Database에서 자주 primary key로 uuid와 auto increment integer를 사용하는데 이 둘의 장단점에 대해 알아보자.
UUID는 128 bit, 32자리의 16진수로 이루어진 아래 그림과 같은 모습의 숫자이다. (종류가 몇 가지 있긴 하다) 랜덤한 숫자로 볼 수 있고 실질적으로 유일하기 때문에 primary key로 사용한다. 실질적으로 유일하다는 말은 매우 큰 수를 랜덤하게 발생시키기 때문에 중복할 확률이 극히 낮다는 뜻이다. (2^128)
- Globally unique.
- Stateless, it can be generated on the fly.
- Secure since malicious user can't guess the ID.
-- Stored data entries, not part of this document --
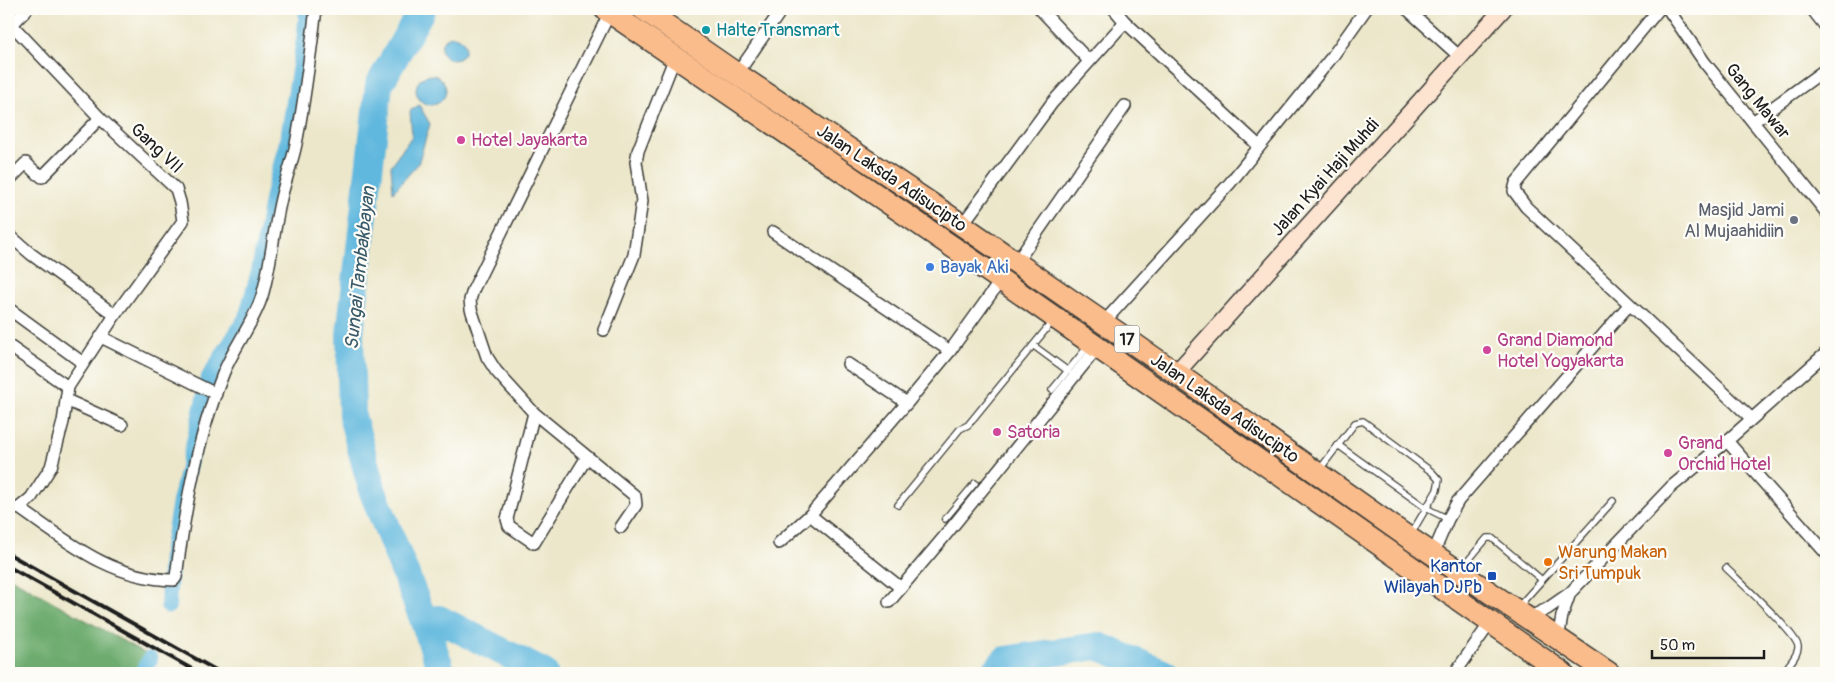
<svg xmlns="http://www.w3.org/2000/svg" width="1835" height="682" font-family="Pangolin,sans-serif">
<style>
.forest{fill:#6dac6e;stroke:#446445}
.water{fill:#61b8de;stroke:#3e6a7d}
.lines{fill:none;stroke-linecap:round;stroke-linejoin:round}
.canal{stroke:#61b8de;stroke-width:16}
.river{stroke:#61b8de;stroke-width:28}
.lane-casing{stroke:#3b3a36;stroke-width:8}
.street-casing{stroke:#3b3a36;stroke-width:14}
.secondary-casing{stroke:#3b3a36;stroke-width:19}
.highway-casing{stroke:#3b3a36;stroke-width:24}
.lane{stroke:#fff;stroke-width:5.5}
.street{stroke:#fff;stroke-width:11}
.secondary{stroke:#fde4d1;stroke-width:16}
.highway{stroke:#fabc8b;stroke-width:21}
.rail{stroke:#1c1c1c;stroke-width:4}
.culture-dot{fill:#0f9aa8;stroke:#fdfcf7;stroke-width:2}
.hotel-dot{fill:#d1479c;stroke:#fdfcf7;stroke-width:2}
.worship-dot{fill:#6b7280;stroke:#fdfcf7;stroke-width:2}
.shop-dot{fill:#3f7fe0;stroke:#fdfcf7;stroke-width:2}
.food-dot{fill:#e8710a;stroke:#fdfcf7;stroke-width:2}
.transit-dot{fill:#1a4fb4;stroke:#fdfcf7;stroke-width:2}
.labels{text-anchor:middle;stroke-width:4.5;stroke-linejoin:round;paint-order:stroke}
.shield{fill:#fdfcf7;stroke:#605f5e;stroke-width:1}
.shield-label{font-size:16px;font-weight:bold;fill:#1c1c1c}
.culture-label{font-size:18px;fill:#0d838f;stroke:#fdfcf7;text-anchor:start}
.street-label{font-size:18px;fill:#1c1c1c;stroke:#fdfcf7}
.hotel-label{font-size:18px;fill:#b23c85;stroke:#fdfcf7;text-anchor:start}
.worship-label{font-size:18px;fill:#5b616d;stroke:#fdfcf7;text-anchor:end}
.shop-label{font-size:18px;fill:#366cbe;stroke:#fdfcf7;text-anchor:start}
.food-label{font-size:18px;fill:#c56008;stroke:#fdfcf7;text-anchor:start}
.transit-label{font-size:18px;fill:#164399;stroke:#fdfcf7;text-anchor:end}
.water-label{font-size:19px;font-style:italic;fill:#385a6a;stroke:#fdfcf7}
</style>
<rect width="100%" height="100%" fill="#fdfcf7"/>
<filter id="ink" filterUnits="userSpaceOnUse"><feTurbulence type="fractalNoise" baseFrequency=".02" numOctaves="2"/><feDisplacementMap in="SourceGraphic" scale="10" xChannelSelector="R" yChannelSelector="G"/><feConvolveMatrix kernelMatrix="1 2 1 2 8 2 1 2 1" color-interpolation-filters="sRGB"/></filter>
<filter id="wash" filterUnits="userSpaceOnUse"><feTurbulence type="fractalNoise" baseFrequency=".0096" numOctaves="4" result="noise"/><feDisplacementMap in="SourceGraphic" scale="20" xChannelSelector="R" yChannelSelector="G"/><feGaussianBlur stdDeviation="1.12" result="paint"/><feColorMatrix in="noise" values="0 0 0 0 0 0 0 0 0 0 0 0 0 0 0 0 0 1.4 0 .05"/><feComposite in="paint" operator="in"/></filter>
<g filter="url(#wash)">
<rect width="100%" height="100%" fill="#ece7ca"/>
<polygon class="forest" points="9,577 148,655 137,673 9,673"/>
<g class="water">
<circle cx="453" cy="48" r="12"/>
<circle cx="431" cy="90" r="15"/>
<polygon points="419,105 430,124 418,164 393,192 391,166 412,136 410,111"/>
</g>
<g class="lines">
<g class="canal">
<polyline points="168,606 171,553 180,502 209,377 246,318 259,271 273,195 288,138 305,34 307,9"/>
<polyline points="142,673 150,659"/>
</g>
<g class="river">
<polyline points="422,9 379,85 350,334 352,416 373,492 424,621 442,673"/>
<polyline points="424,621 439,619 544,673"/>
<polyline points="994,673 1005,660 1098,646 1163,673"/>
</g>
</g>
</g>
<g filter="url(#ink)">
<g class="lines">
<g class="lane-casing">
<g id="lane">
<polyline points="1034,346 1068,371"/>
<polyline points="1052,390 1089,345"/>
<polyline points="1338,445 1426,508 1448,519"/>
<polyline points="1320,469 1355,423 1363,421 1432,472 1439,480 1437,490 1411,534"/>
<polyline points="898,505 960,429 968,425 1052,322"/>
<polyline points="945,519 975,483"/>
<polyline points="1462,568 1487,538 1492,538 1542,580"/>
<path d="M 1726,568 C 1738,580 1796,633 1798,646 C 1799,655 1787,667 1782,673"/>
<polyline points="1518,607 1613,501"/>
</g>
</g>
<g class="street-casing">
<g id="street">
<polyline points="1040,9 1089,61"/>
<polyline points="1114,9 1125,22 1259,146"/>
<polyline points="1407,9 1460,57"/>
<polyline points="1659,9 1516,183 1514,191 1526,207 1751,418"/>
<polyline points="1668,9 1705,63 1826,212"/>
<polyline points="1812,9 1826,27"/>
<polyline points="610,12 473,290 470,300 471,309 487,357 496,371 534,413 635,496 636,505 621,527"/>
<polyline points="12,25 100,118 176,189 180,202 183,221 115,315"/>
<polyline points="9,28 27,9"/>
<polyline points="737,74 782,9"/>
<polyline points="1753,122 1826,69"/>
<polyline points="9,180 26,163 37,174 38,173 42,177 100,118"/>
<polyline points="962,225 1052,103 1125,22"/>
<polyline points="773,232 950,351"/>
<polyline points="9,235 31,254 115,315 68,387 63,422 51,467 31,498 19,508 9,509"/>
<polyline points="1016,263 1125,106"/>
<polyline points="9,309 83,363"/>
<polyline points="1103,323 1230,183 1332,57 1366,9"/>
<polyline points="604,330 634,255 642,201 636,162 638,151 675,57"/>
<polyline points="101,337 216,394"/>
<polyline points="9,346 68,387"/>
<polyline points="848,364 907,403"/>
<polyline points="66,400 122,425"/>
<polyline points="534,413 507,519 509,526 534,543 587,457"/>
<polyline points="1727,441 1826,553"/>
<path d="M 19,508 C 68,542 111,579 174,580 L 176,577 C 185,509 197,438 223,374 C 234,347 253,324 262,296 C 271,265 273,234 280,203 C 284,183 292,164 296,144 C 305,99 310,54 316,9"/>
<polyline points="810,515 901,588"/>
<polyline points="779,543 810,515 907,403 950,351 1001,280"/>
<polyline points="1433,554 1448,519 1458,501 1629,305"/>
<polyline points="889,602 944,537 1097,348"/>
<polyline points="1528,618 1547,609 1570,593 1671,487 1727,441 1826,353"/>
<polyline points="1558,639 1562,616 1570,593"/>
<polyline points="1455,673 1490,623"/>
</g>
</g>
<g class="secondary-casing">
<polyline id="secondary" points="1176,373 1503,9"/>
</g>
<g class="highway-casing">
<g id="highway">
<polyline points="605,9 1001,280 1563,673"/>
<polyline points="643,9 737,74 933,205 1176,373 1409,538 1609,673"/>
</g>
</g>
<use href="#lane" class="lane"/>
<use href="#street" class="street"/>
<use href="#secondary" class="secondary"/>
<use href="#highway" class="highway"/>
<g class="rail">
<polyline points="9,554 221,673"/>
<polyline points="9,567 199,673"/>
</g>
</g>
</g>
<circle class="culture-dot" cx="706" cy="30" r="5"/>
<g class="hotel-dot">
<circle cx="461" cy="140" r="5"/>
<circle cx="1487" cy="350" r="5"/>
<circle cx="997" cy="432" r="5"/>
<circle cx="1668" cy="453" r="5"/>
</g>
<circle class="worship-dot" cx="1794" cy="220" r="5"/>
<circle class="shop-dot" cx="930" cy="267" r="5"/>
<circle class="food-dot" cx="1548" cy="562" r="5"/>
<rect class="transit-dot" x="1487" y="571" width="10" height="10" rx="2.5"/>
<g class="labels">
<rect class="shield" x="1114.5" y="325.5" width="25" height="27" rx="4"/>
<g class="shield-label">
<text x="1127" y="345">17</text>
</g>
<g class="culture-label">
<text x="716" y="36">Halte Transmart</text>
</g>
<g class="street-label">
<text transform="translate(1758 101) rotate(51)" y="6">Gang Mawar</text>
<text transform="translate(157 148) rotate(43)" y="6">Gang VII</text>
<text transform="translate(1325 177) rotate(-48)" y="6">Jalan Kyai Haji Muhdi</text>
<text transform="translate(892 178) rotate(34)" y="6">Jalan Laksda Adisucipto</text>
<text transform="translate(1225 408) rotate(35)" y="6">Jalan Laksda Adisucipto</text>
</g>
<g class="hotel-label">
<text x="471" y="146">Hotel Jayakarta</text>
<text x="1497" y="346">Grand Diamond<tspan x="1497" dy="21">Hotel Yogyakarta</tspan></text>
<text x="1007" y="438">Satoria</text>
<text x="1678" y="449">Grand<tspan x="1678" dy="21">Orchid Hotel</tspan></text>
</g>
<g class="worship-label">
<text x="1784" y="216">Masjid Jami<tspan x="1784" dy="21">Al Mujaahidiin</tspan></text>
</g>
<g class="shop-label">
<text x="940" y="273">Bayak Aki</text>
</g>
<g class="food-label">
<text x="1558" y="558">Warung Makan<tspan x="1558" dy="21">Sri Tumpuk</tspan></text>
</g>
<g class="transit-label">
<text x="1482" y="572">Kantor<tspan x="1482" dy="21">Wilayah DJPb</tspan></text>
</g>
<g class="water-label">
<text transform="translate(359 268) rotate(-84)" y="7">Sungai Tambakbayan</text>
</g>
</g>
<rect width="1835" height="682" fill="none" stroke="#fdfcf7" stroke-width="30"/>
<path d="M1652 650v8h112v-8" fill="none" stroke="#1c1c1c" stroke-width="2.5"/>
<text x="1660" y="650" font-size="15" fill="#1c1c1c" stroke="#fdfcf7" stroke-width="4" paint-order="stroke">50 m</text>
</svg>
- Version 1 UUID stores timestamp info, could be useful sometimes.
Not readable.
For database like MySQL, Oracle, which uses clustered primary key, version 4 randomly generated UUID will hurt insertion performance if used as the primary key. This is because it requires reordering the rows in order to place the newly inserted row at the right position inside the clustered index. On the other hand, PostgreSQL uses heap instead of clustered primary key, thus using UUID as the PK won't impact PostgreSQL's insertion performance.
- Readable. This is especially valuable if we would expose it externally. Thinking of issue id, obviously, issue-123 is much more readable than issue-b1e92c3b-a44a-4856-9fe3-925444ac4c23.
- It can't be used in the distirbuted system since it's quite likely that different hosts could produce exactly the same number.
- It can't be generated on the fly. Instead, we must consult the database to figure out the next available PK.
- Some business data can be exposed, since the latest ID could represent the total number of inventory. Attackers can also scan the integer range to -- explore leakage (though it shouldn't happen if ACL is implemented correctly).